_Source texts of formatted documents_
· · · · ·

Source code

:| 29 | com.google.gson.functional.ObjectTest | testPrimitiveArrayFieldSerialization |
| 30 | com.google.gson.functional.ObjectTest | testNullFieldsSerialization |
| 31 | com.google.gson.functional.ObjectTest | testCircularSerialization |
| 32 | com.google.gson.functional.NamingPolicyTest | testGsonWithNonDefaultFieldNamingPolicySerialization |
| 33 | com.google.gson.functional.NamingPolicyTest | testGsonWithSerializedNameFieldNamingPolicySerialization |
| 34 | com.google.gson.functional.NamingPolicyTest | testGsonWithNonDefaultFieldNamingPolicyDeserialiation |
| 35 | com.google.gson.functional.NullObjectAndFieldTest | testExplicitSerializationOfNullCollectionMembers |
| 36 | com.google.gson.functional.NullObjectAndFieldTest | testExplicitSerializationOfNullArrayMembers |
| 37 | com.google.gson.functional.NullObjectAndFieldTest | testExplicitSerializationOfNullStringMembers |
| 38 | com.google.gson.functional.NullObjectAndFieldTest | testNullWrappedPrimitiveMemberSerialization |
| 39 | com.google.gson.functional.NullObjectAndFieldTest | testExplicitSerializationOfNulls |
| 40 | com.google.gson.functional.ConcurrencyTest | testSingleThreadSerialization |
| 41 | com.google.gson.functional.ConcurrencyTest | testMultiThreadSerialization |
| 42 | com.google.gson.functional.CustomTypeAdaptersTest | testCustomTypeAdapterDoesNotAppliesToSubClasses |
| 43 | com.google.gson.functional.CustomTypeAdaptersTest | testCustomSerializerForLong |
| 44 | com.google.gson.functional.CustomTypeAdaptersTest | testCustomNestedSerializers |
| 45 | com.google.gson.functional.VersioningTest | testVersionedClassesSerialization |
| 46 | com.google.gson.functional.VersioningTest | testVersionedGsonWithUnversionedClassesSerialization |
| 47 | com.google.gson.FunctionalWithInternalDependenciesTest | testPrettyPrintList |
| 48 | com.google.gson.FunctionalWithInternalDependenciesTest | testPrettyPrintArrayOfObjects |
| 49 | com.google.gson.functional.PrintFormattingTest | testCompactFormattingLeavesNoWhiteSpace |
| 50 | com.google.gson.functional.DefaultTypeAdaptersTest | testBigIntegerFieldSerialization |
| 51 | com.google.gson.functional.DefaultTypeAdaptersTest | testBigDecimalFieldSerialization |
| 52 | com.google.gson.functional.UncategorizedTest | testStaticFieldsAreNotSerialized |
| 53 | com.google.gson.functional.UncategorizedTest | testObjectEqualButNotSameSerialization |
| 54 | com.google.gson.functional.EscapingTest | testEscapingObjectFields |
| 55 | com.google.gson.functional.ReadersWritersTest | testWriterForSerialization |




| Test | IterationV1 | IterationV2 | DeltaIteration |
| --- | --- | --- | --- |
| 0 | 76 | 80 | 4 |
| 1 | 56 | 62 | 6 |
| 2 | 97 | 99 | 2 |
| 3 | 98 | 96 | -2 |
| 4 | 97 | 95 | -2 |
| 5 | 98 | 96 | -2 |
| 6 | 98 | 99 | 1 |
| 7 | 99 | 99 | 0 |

· · · · ·

_WHAT THIS TASK INVOLVES_
Once the lines of the entries containing the word "DefaultTypeAdaptersTest" have been counted, report the number alone.

_FINISHED EXERCISE_
2